= Beginning of Section =
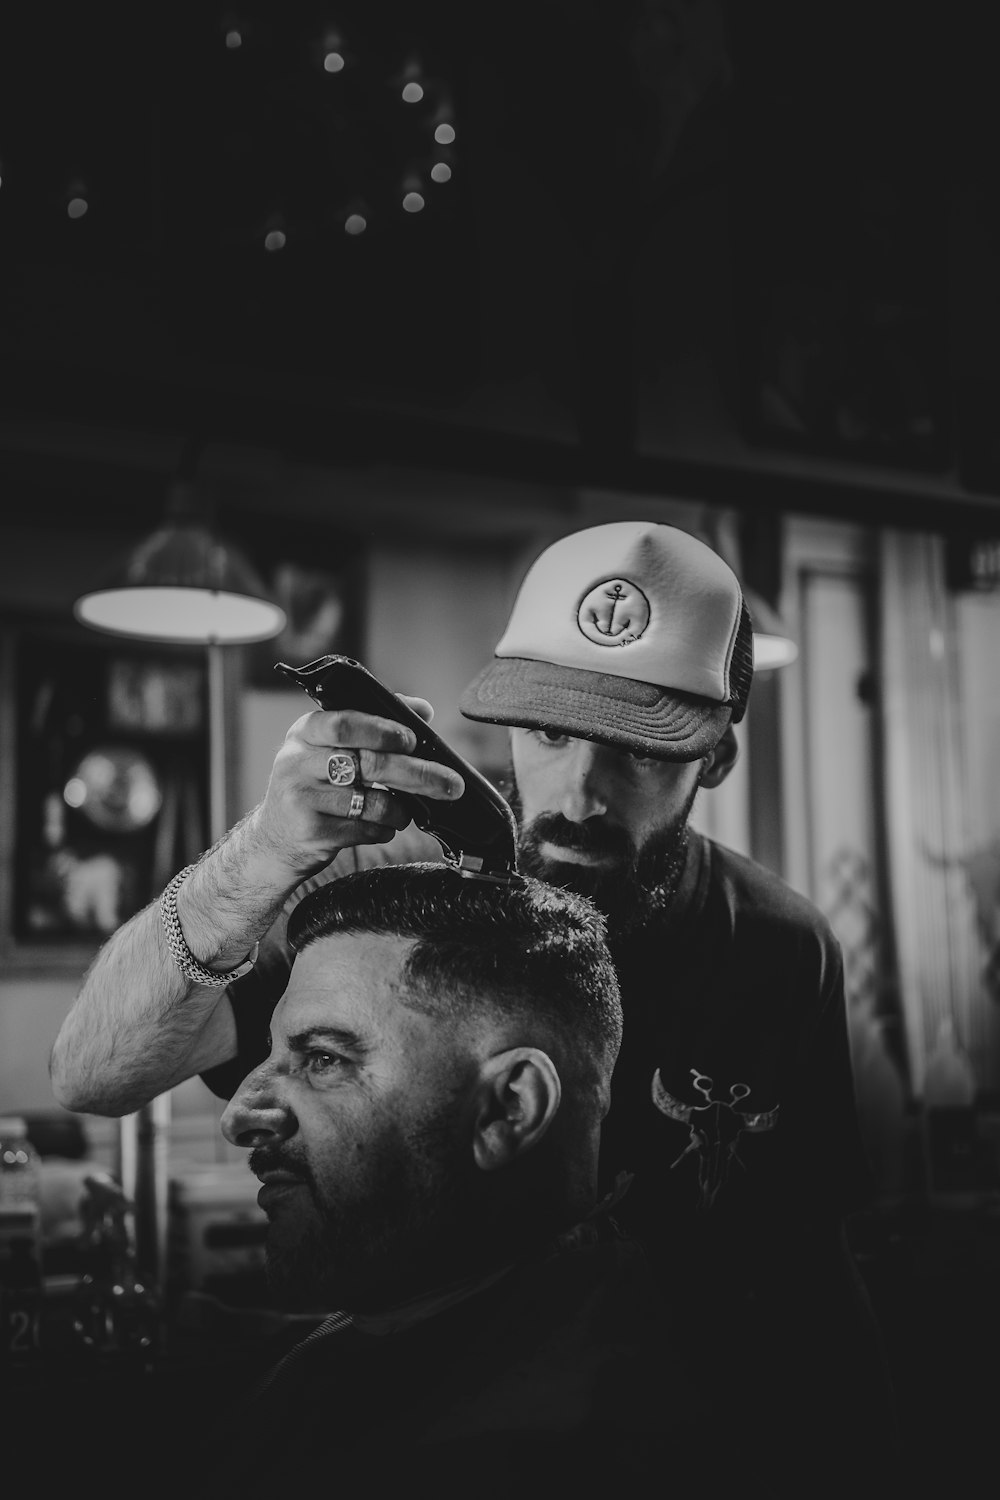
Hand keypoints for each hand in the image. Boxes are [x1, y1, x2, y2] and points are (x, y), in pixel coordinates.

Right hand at [249, 694, 465, 876]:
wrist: (274, 838)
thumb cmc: (314, 784)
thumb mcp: (329, 748)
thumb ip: (373, 724)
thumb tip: (422, 710)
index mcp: (305, 732)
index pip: (343, 724)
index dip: (382, 731)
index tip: (412, 740)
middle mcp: (297, 762)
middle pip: (368, 763)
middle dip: (417, 773)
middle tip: (450, 783)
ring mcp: (301, 799)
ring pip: (372, 802)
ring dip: (401, 809)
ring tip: (404, 811)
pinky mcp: (311, 832)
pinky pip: (366, 829)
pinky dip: (384, 829)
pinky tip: (380, 826)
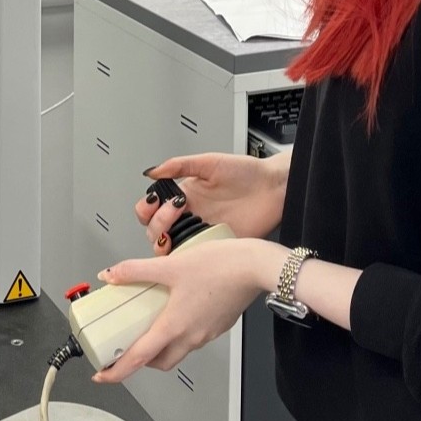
= End of Section =
> _Assignment_: Return the records verbatim, minus pictures.

> _Task output_:
Hand keypoints for each hand in the image. Boxes are [x1, y1, x2, y2] and points are (x, y), in pixel coordinates.

Right hand at [249, 694, 465, 876]:
wrist: (274, 838)
thumb cmc: (314, 784)
thumb mcp: (329, 748)
thumb ip: (373, 724)
thumb tip: (422, 710)
index mcp: (305, 732)
index pip: (343, 724)
index dip: (382, 731)
index tip: (412, 740)
middle mcp: (297, 762)
middle pip: (368, 763)
middle dip: (417, 773)
middle tip: (450, 783)
ring mcp: (301, 799)
ring pip: (372, 802)
ring dip: (401, 809)
ring tip: (404, 811)
pinky mcp: (311, 832)
pinky pip: (366, 829)
pinky dip: (384, 829)
pinky tip: (380, 826)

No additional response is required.